= Problem set =
[A] Print the part of the spot price reporter tutorial starting at "if end_time is" and ending at "print('Getting AWS data')".
[B] Answer these questions about the spot price reporter tutorial, one per line:
(i) Which tool does the tutorial call the best it has seen for making CLIs in Python?
(ii) What is the default value of the --output-dir option?
(iii) Which environment variable does the --slack-api-token option fall back to?
[C] Go on with the spot price reporter tutorial from the point where its text stops.
(Quoted passage Opens)
The slacker api makes things fairly simple here. Slack's API token is stored in an environment variable along with the channel to post to. daily_file and weekly_file refer to plots made where the time periods spanned a day and a week. The code will upload the two files then inform the channel that the most recent spot price plots have been uploaded.

The last remaining tasks to wrap this up is creating a CLI to stitch everything together, and an Apache Airflow dag to run everything periodically.

By far the best python tool I've seen so far for making CLIs in python is Click.

The click API is fairly simple, poweful, and extensible. The relevant parts for this tutorial are:

  1. Click is decorator based which leaves the parameter list clean. It starts with using click.command()
  2. click.option takes as arguments the name of the option and converts it to a variable name. The behavior is also configurable.
  3. click.argument takes the name of arguments which are represented as positional arguments

Now without further ado the code that stiches all these pieces together

from datetime import datetime
from datetime import timedelta
import os
from os import path
import click
from spot_reporter import reporting, slack


@click.command()
@click.option('--action', '-a', multiple=True, type=click.Choice(['email', 'slack']),
              help='Determine if/how to send aws pricing report')
@click.option('--output-dir', type=str, default='/tmp/spot-reporter',
              help='What directory to output files to, by default /tmp/spot-reporter')
@click.option('--end-time', type=str, default=None, help='Last time to check spot price for')
@click.option('--region', type=str, default=None,
              help='AWS region, by default uses the environment')
@click.option('--skip-generation', is_flag=True, help='Skip file generation')
@click.option('--slack-api-token', default=None,
              help='Slack API token, defaults to environment variable SLACK_API_TOKEN')
@click.argument('instance_types', nargs=-1, required=True)
def cli(action, output_dir, end_time, region, skip_generation, slack_api_token, instance_types):
    print('Running spot price reporter')
    daily_path = path.join(output_dir, 'aws_spot_price_daily.png')
    weekly_path = path.join(output_dir, 'aws_spot_price_weekly.png')
    if end_time is None:
        stop_datetime = datetime.now()
    else:
        stop_datetime = datetime.strptime(end_time, '%Y-%m-%dT%H:%M:%S')
    if not skip_generation:
        print('Getting AWS data')
(Quoted passage Closes)
(Records shown Opens)
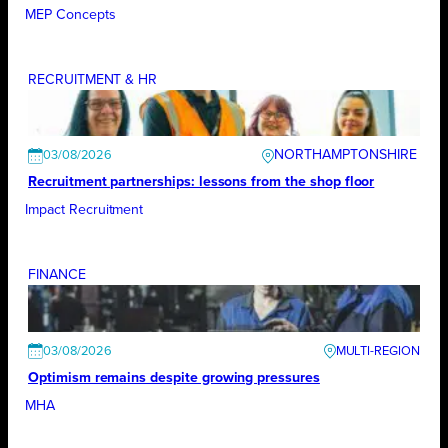
MEP Concepts
RECRUITMENT & HR
NORTHAMPTONSHIRE
03/08/2026
Recruitment partnerships: lessons from the shop floor
Impact Recruitment
FINANCE
03/08/2026
Optimism remains despite growing pressures
MHA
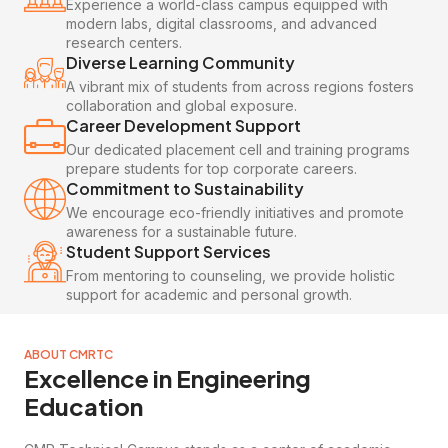
Experience a world-class campus equipped with
modern labs, digital classrooms, and advanced
research centers.
Diverse Learning Community
A vibrant mix of students from across regions fosters
collaboration and global exposure.
Career Development Support
Our dedicated placement cell and training programs
prepare students for top corporate careers.
Commitment to Sustainability
We encourage eco-friendly initiatives and promote
awareness for a sustainable future.
Student Support Services
From mentoring to counseling, we provide holistic
support for academic and personal growth.
ABOUT CMRTC
Excellence in Engineering
Education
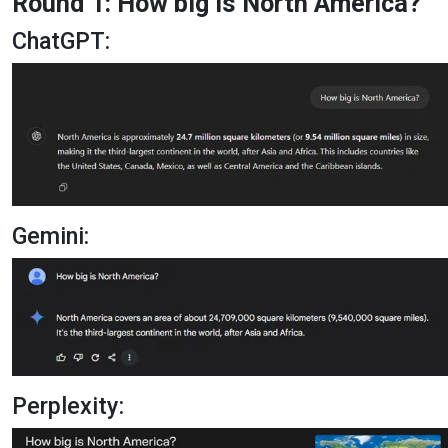
Round 1: How big is North America?
ChatGPT:
Gemini:
Perplexity:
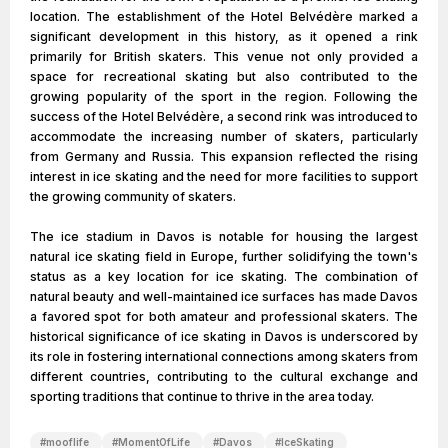
location. The establishment of the Hotel Belvédère marked a
significant development in this history, as it opened a rink
primarily for British skaters. This venue not only provided a
space for recreational skating but also contributed to the
growing popularity of the sport in the region. Following the
success of the Hotel Belvédère, a second rink was introduced to
accommodate the increasing number of skaters, particularly
from Germany and Russia. This expansion reflected the rising
interest in ice skating and the need for more facilities to support
the growing community of skaters.
The ice stadium in Davos is notable for housing the largest
natural ice skating field in Europe, further solidifying the town's
status as a key location for ice skating. The combination of
natural beauty and well-maintained ice surfaces has made Davos
a favored spot for both amateur and professional skaters. The
historical significance of ice skating in Davos is underscored by
its role in fostering international connections among skaters from
different countries, contributing to the cultural exchange and
sporting traditions that continue to thrive in the area today.
#
mooflife
#
MomentOfLife
#
Davos
#
IceSkating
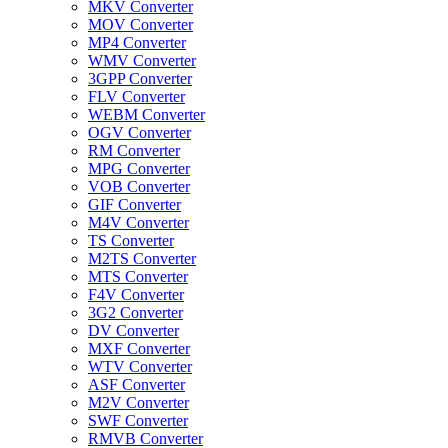
MKV Converter
MOV Converter
MP4 Converter
WMV Converter
3GPP Converter
FLV Converter
WEBM Converter
OGV Converter
RM Converter
MPG Converter
VOB Converter
GIF Converter
M4V Converter
TS Converter
M2TS Converter
MTS Converter
F4V Converter
3G2 Converter
DV Converter
MXF Converter
WTV Converter
ASF Converter
M2V Converter
SWF Converter
RMVB Converter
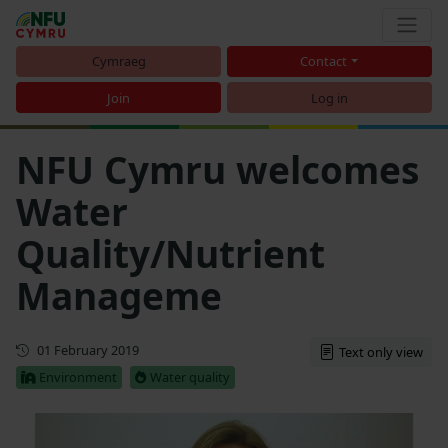
Cymraeg
Contact
Join
Log in
NFU Cymru welcomes
Water
Quality/Nutrient
Manageme
First published
01 February 2019
Text only view
Environment
Water quality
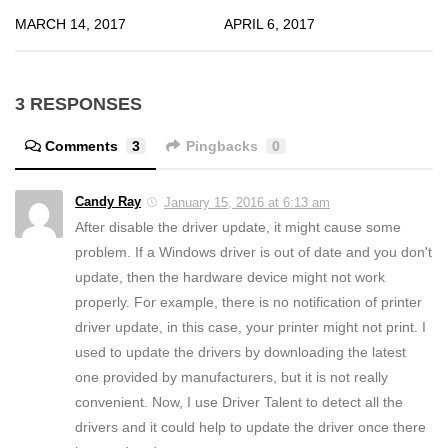
MARCH 14, 2017
APRIL 6, 2017
3 RESPONSES
Comments
3
Pingbacks
0
Candy Ray
January 15, 2016 at 6:13 am
After disable the driver update, it might cause some
problem. If a Windows driver is out of date and you don't
update, then the hardware device might not work
properly. For example, there is no notification of printer
driver update, in this case, your printer might not print. I
used to update the drivers by downloading the latest
one provided by manufacturers, but it is not really
convenient. Now, I use Driver Talent to detect all the
drivers and it could help to update the driver once there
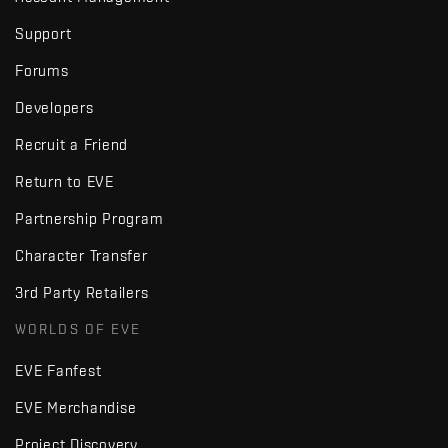
Support
Forums
Developers
Recruit a Friend
Return to EVE
Partnership Program
Character Transfer
3rd Party Retailers
WORLDS OF EVE
EVE Fanfest
EVE Merchandise
Project Discovery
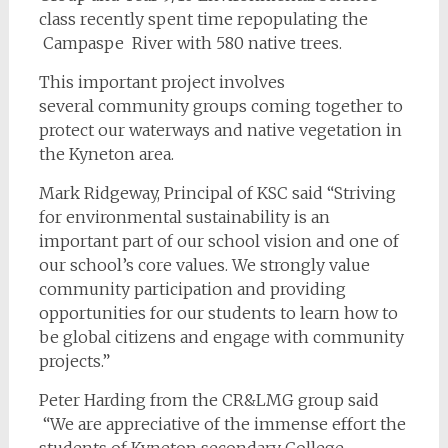
class recently spent time repopulating the
Campaspe River with 580 native trees.
This important project involves
several community groups coming together to
protect our waterways and native vegetation in
the Kyneton area.
Mark Ridgeway, Principal of KSC said
“Striving
for environmental sustainability is an
important part of our school vision and one of
our school’s core values. We strongly value
community participation and providing
opportunities for our students to learn how to
be global citizens and engage with community
projects.”
Peter Harding from the CR&LMG group said
“We are appreciative of the immense effort the
students of Kyneton secondary College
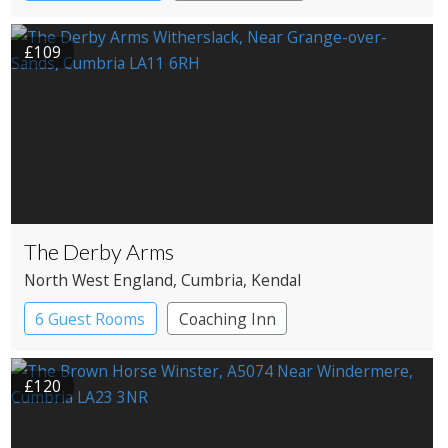
£109
The Derby Arms
North West England
, Cumbria
, Kendal
6 Guest Rooms
Coaching Inn
£120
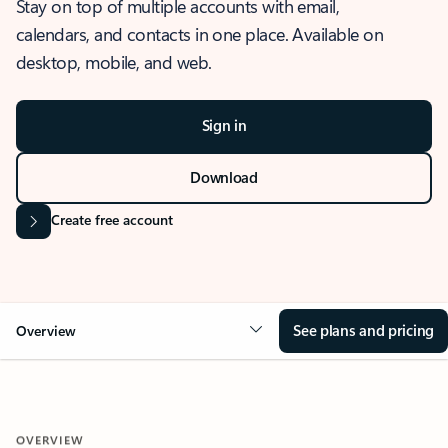
Stay on top of multiple accounts with email,
calendars, and contacts in one place. Available on
desktop, mobile, and web.
Sign in
Download
Create free account
See plans and pricing
Overview
OVERVIEW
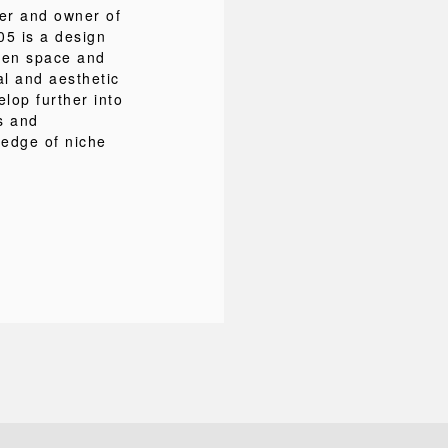
ner and owner of
5 is a design
ween space and
al and aesthetic
lop further into
s and
ledge of niche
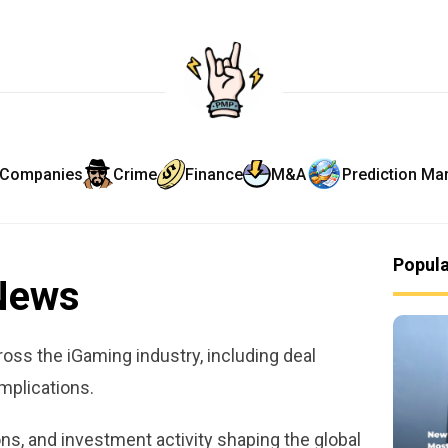
Companies
Crime
Finance
M&A
Prediction Ma
Popul
News
oss the iGaming industry, including deal
implications.
ns, and investment activity shaping the global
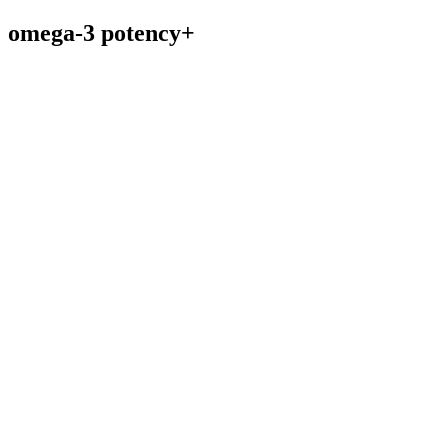
omega-3 potency+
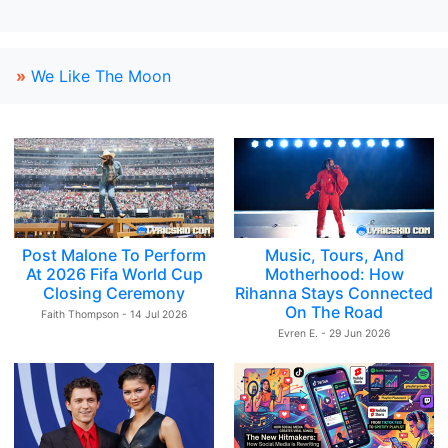
»
We Like The Moon
Post Malone To Perform
Music, Tours, And
At 2026 Fifa World Cup
Motherhood: How
Closing Ceremony
Rihanna Stays Connected
On The Road
Faith Thompson - 14 Jul 2026
Evren E. - 29 Jun 2026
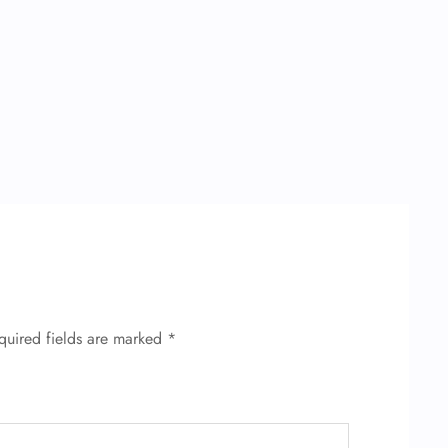
quired fields are marked
*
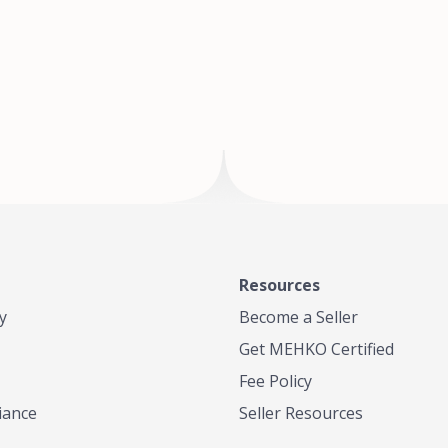
of Te
where
Resources
y
Become a Seller
Get MEHKO Certified
Fee Policy
iance
Seller Resources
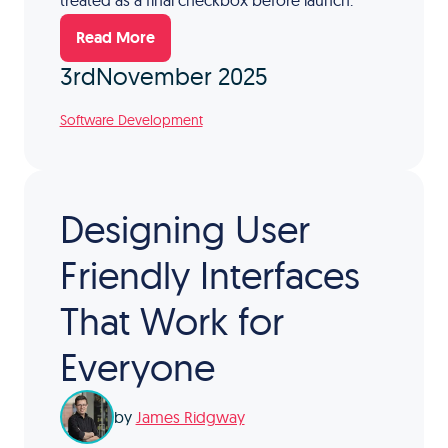
treated as a final checkbox before launch.
Read More
3rd
November 2025
Software Development
Designing User
Friendly Interfaces
That Work for
Everyone
by
James Ridgway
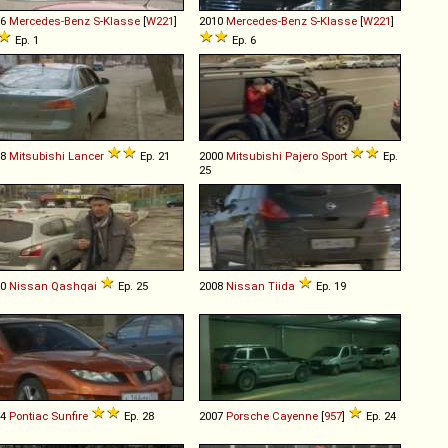
06
Mercedes-Benz
S
-
Klasse
[
W221
]
2010
Mercedes-Benz
S
-
Klasse
[
W221
]
Ep. 1
Ep. 6
08
Mitsubishi
Lancer
Ep. 21
2000
Mitsubishi
Pajero
Sport
Ep.
25
10
Nissan
Qashqai
Ep. 25
2008
Nissan
Tiida
Ep. 19
04
Pontiac
Sunfire
Ep. 28
2007
Porsche
Cayenne
[
957
]
Ep. 24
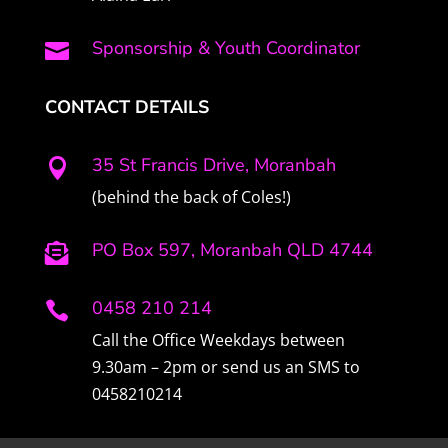
Sponsorship & Youth Coordinator

CONTACT DETAILS
35 St Francis Drive, Moranbah

(behind the back of Coles!)
PO Box 597, Moranbah QLD 4744

0458 210 214

Call the Office Weekdays between
9.30am – 2pm or send us an SMS to
0458210214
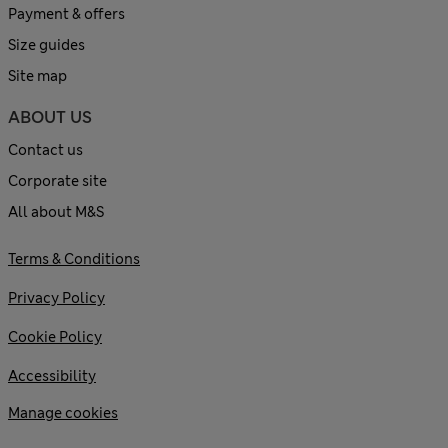
Payment & offers
Size guides
Site map
ABOUT US
Contact us
Corporate site
All about M&S
Terms & Conditions
Privacy Policy
Cookie Policy
Accessibility
Manage cookies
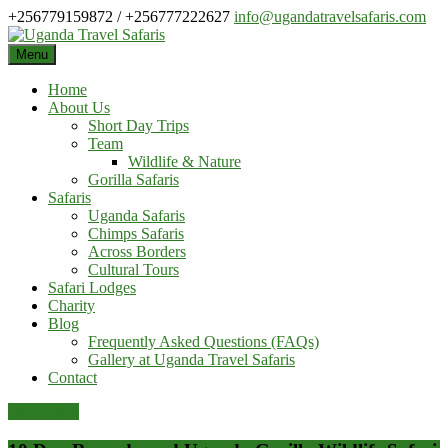
Skip
+256779159872 / +256777222627
info@ugandatravelsafaris.com
to
content
Menu
Home
About Us
Short Day Trips
Team
Wildlife & Nature
Gorilla Safaris
Safaris
Uganda Safaris
Chimps Safaris
Across Borders
Cultural Tours
Safari Lodges
Charity
Blog
Frequently Asked Questions (FAQs)
Gallery at Uganda Travel Safaris
Contact
Pay Online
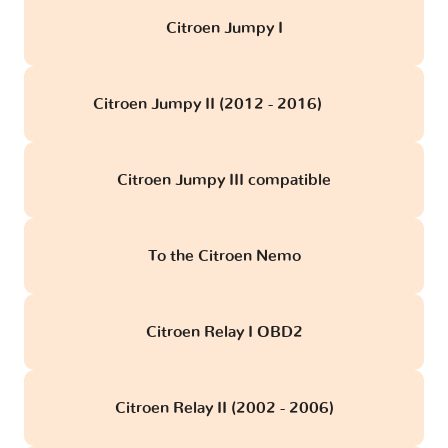
Citroen Jumpy I
Citroen Jumpy II (2012 - 2016)
obd
Citroen Jumpy III compatible
To the Citroen Nemo
Citroen Relay I OBD2
Citroen Relay II (2002 - 2006)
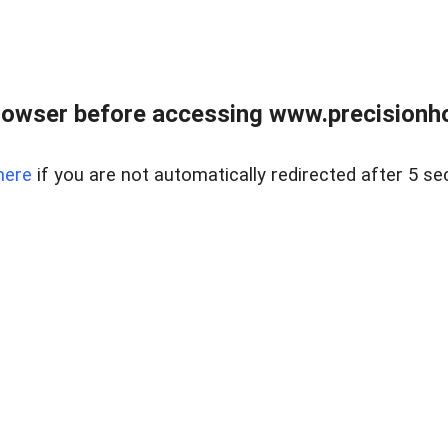
rowser before accessing www.precisionh
here
if you are not automatically redirected after 5 se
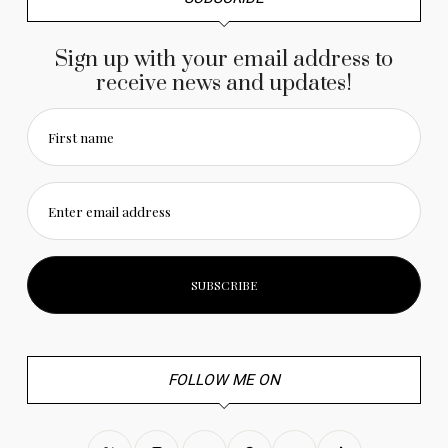
Sign up with your email address to
receive news and updates!
First name
Enter email address
FOLLOW ME ON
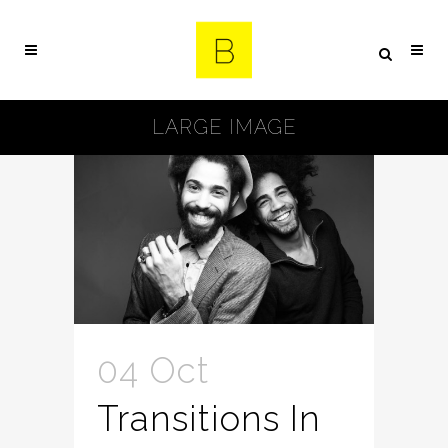
LARGE IMAGE
04 Oct
Transitions In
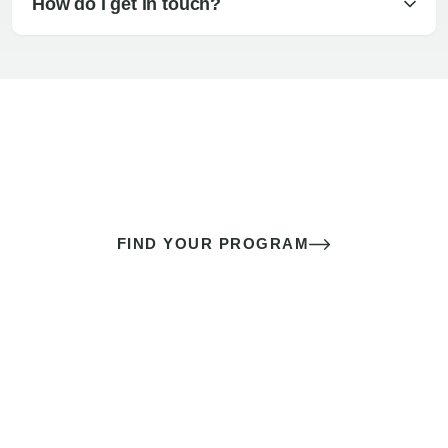
How do I get in touch?
The best sex of your life doesn’t
come down to luck
It’s a skill you learn.
FIND YOUR PROGRAM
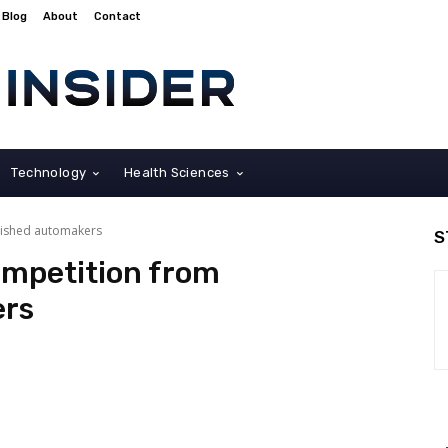
Blog
About
Contact
Technology
Health Sciences
lished automakers
S
ompetition from
ers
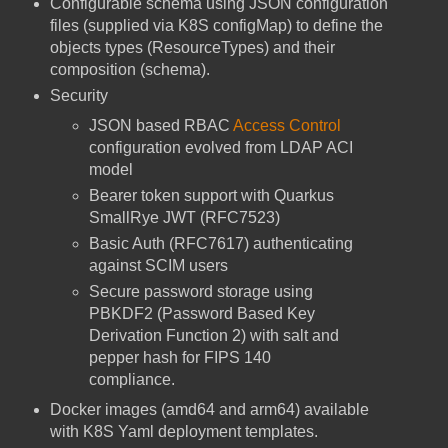
Configurable schema using JSON configuration
files (supplied via K8S configMap) to define the
objects types (ResourceTypes) and their
composition (schema).
Security
JSON based RBAC
Access Control
configuration evolved from LDAP ACI
model
Bearer token support with Quarkus
SmallRye JWT (RFC7523)
Basic Auth (RFC7617) authenticating
against SCIM users
Secure password storage using
PBKDF2 (Password Based Key
Derivation Function 2) with salt and
pepper hash for FIPS 140
compliance.
Docker images (amd64 and arm64) available
with K8S Yaml deployment templates.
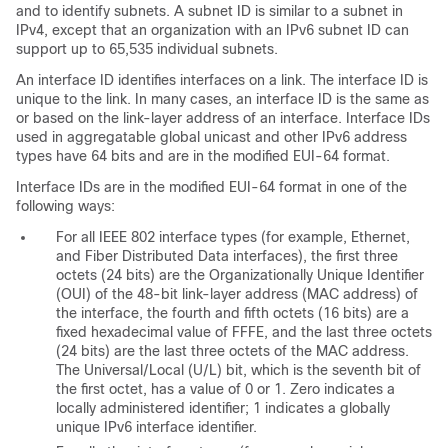
and to identify subnets. A subnet ID is similar to a subnet in
IPv4, except that an organization with an IPv6 subnet ID can
support up to 65,535 individual subnets.
An
interface ID identifies interfaces on a link. The interface ID is
unique to the link. In many cases, an interface ID is the same as
or based on the link-layer address of an interface. Interface IDs
used in aggregatable global unicast and other IPv6 address
types have 64 bits and are in the modified EUI-64 format.
Interface IDs are in the modified
EUI-64 format in one of the
following ways:
For all IEEE 802 interface types (for example, Ethernet,
and Fiber Distributed Data interfaces), the first three
octets (24 bits) are the Organizationally Unique Identifier
(OUI) of the 48-bit link-layer address (MAC address) of
the interface, the fourth and fifth octets (16 bits) are a
fixed hexadecimal value of FFFE, and the last three octets
(24 bits) are the last three octets of the MAC address.
The Universal/Local (U/L) bit, which is the seventh bit of
the first octet, has a value of 0 or 1. Zero indicates a
locally administered identifier; 1 indicates a globally
unique IPv6 interface identifier.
(Records shown Closes)
= Numbered responses =
[A]
if end_time is None:
        stop_datetime = datetime.now()
    else:
        stop_datetime = datetime.strptime(end_time, '%Y-%m-%dT%H:%M:%S')
    if not skip_generation:
        print('Getting AWS data')

[B]
(i) Click
(ii) /tmp/spot-reporter
(iii) SLACK_API_TOKEN

[C]
        daily_data = reporting.get_spot_price_data(
            instance_types,
            start_time=stop_datetime - timedelta(days=1),
            end_time=stop_datetime,
            region=region
        )
        weekly_data = reporting.get_spot_price_data(
            instance_types,
            start_time=stop_datetime - timedelta(days=7),
            end_time=stop_datetime,
            region=region
        )

        if not path.exists(output_dir):
            os.makedirs(output_dir)

        print('Creating plots')
        reporting.create_plot(daily_data, daily_path)
        reporting.create_plot(weekly_data, weekly_path)

    if 'slack' in action:
        print('Uploading and messaging slack')
        slack.notify(daily_path, weekly_path, stop_datetime, slack_api_token=slack_api_token,
                     use_channel_time=use_channel_time)

Going from the top, this is what the code does:

  1. Determine where to store the images. Since we will send them over slack putting them in /tmp seems appropriate since we don't care if they are deleted afterwards.
  2. Check and parse start and end datetimes.
  3. Fetch the data necesary for the daily and weekly report plots
  4. Create the output directory if it doesn't exist
  5. Create the plots of daily and weekly spot price
  6. Send both of these over slack

The last step to automate this completely is to run it on a schedule. I chose to run it as an Apache Airflow DAG using the code below:

from airflow import DAG
from airflow.operators.bash_operator import BashOperator
from datetime import datetime, timedelta


default_args = {
    'owner': 'airflow',
    'depends_on_past': False,
    'start_date': datetime(2016, 8, 22),
    'retries': 1,
    'retry_delay': timedelta(minutes=1),
    }

dag = DAG('aws_spot_price_history', default_args=default_args, schedule_interval='@hourly')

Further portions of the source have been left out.